STUDY MATERIAL |
<<<<
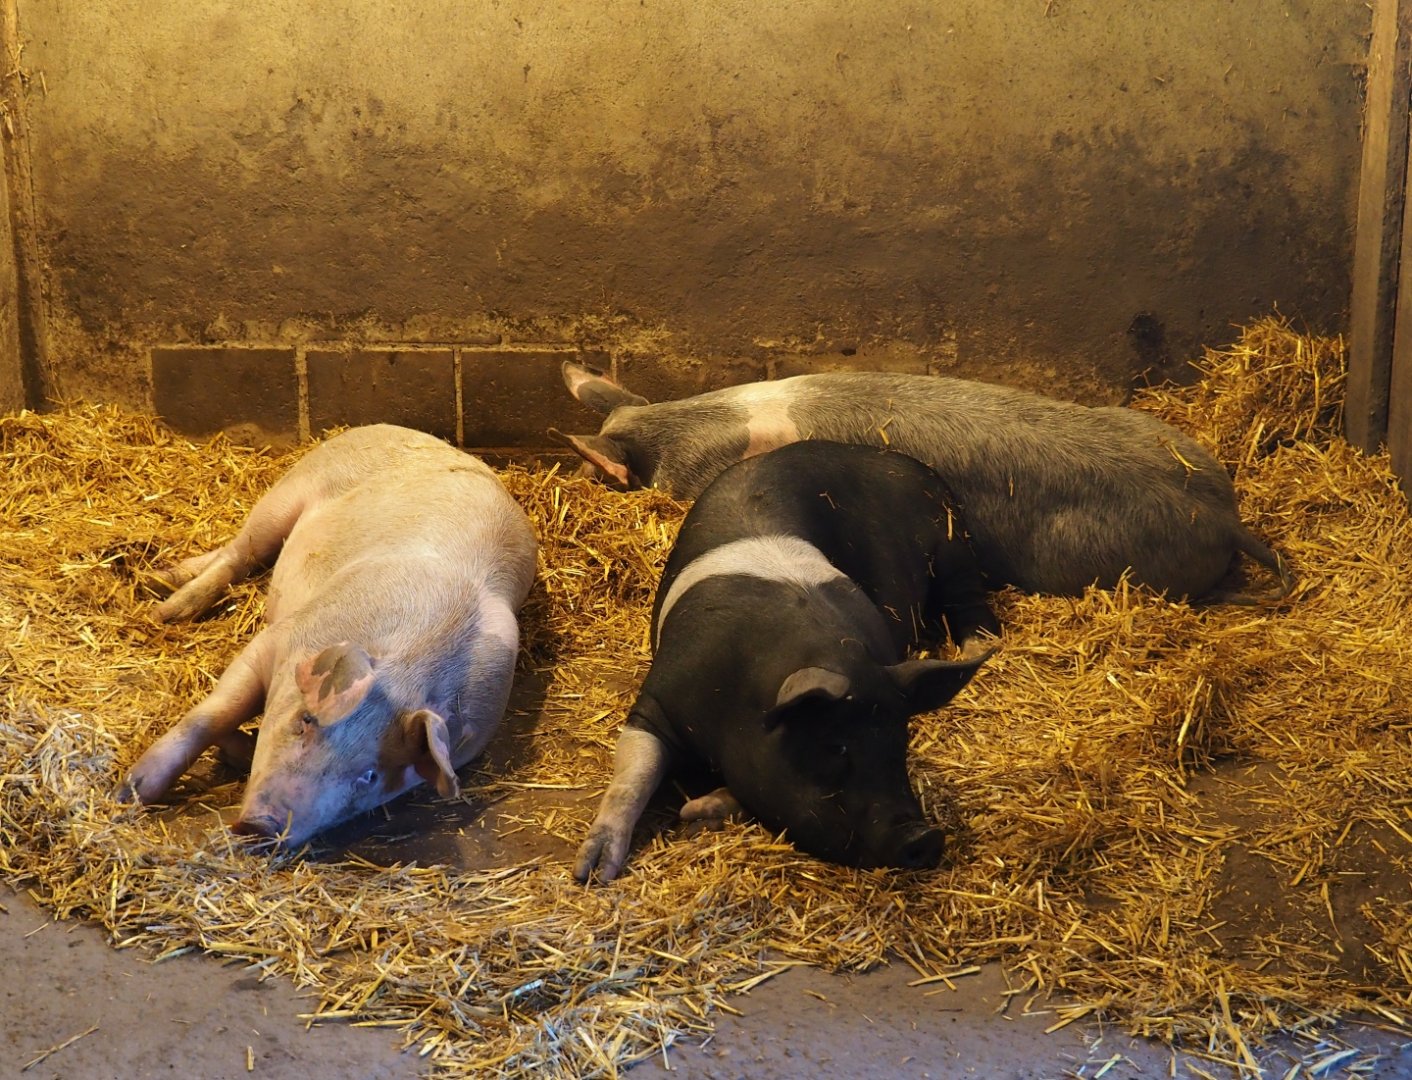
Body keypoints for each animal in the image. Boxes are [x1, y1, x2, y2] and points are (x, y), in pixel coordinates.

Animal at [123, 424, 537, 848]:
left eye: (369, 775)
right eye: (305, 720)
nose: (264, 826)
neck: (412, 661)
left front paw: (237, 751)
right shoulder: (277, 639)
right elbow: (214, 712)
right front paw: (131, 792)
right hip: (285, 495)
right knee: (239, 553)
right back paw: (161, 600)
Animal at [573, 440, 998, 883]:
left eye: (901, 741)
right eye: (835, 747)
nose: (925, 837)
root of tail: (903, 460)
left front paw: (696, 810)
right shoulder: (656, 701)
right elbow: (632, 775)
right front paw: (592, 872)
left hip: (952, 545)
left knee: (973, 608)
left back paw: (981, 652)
>>>>
<<<<
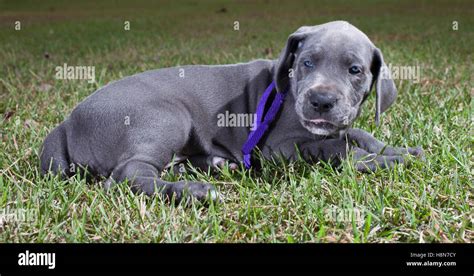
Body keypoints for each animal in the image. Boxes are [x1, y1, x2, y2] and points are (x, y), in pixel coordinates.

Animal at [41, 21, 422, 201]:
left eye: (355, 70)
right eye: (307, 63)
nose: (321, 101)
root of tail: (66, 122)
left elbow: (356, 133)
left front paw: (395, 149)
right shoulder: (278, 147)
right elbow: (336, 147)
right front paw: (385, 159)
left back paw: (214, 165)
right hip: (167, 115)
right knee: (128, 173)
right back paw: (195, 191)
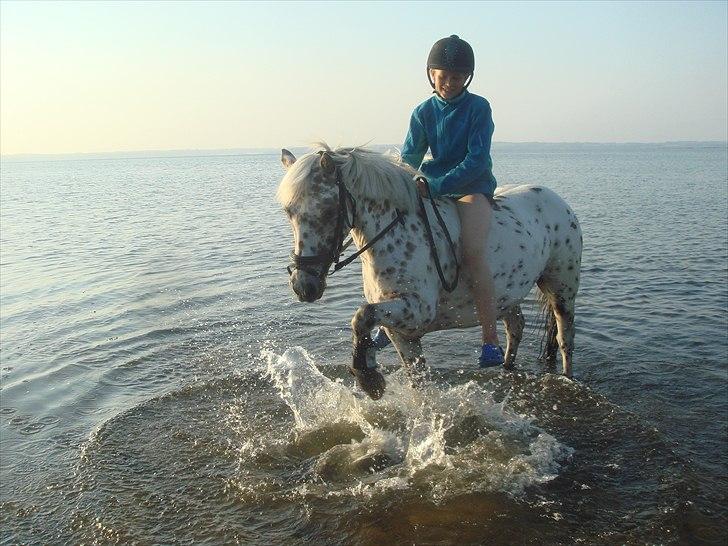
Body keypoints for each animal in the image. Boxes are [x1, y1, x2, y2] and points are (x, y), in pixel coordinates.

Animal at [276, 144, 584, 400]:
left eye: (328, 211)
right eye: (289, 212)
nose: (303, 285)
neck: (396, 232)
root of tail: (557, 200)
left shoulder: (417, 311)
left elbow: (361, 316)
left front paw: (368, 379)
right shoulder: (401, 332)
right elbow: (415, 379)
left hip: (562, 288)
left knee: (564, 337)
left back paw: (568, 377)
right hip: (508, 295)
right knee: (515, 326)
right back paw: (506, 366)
>>>>
<<<<
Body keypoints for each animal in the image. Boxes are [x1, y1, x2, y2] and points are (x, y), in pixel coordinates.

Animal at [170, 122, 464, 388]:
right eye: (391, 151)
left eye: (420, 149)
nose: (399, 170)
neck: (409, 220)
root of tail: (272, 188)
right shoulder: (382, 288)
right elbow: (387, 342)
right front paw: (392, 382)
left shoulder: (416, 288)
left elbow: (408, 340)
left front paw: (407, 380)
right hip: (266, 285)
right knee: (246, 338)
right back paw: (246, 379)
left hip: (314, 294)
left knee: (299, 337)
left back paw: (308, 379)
>>>>
Going through the entries above, show each line that contains "elbow".

right elbow: (214, 712)
right elbow: (632, 775)
left elbow: (356, 133)
right elbow: (336, 147)
left elbow: (361, 316)
right elbow: (415, 379)
right elbow: (387, 342)
left elbow: (408, 340)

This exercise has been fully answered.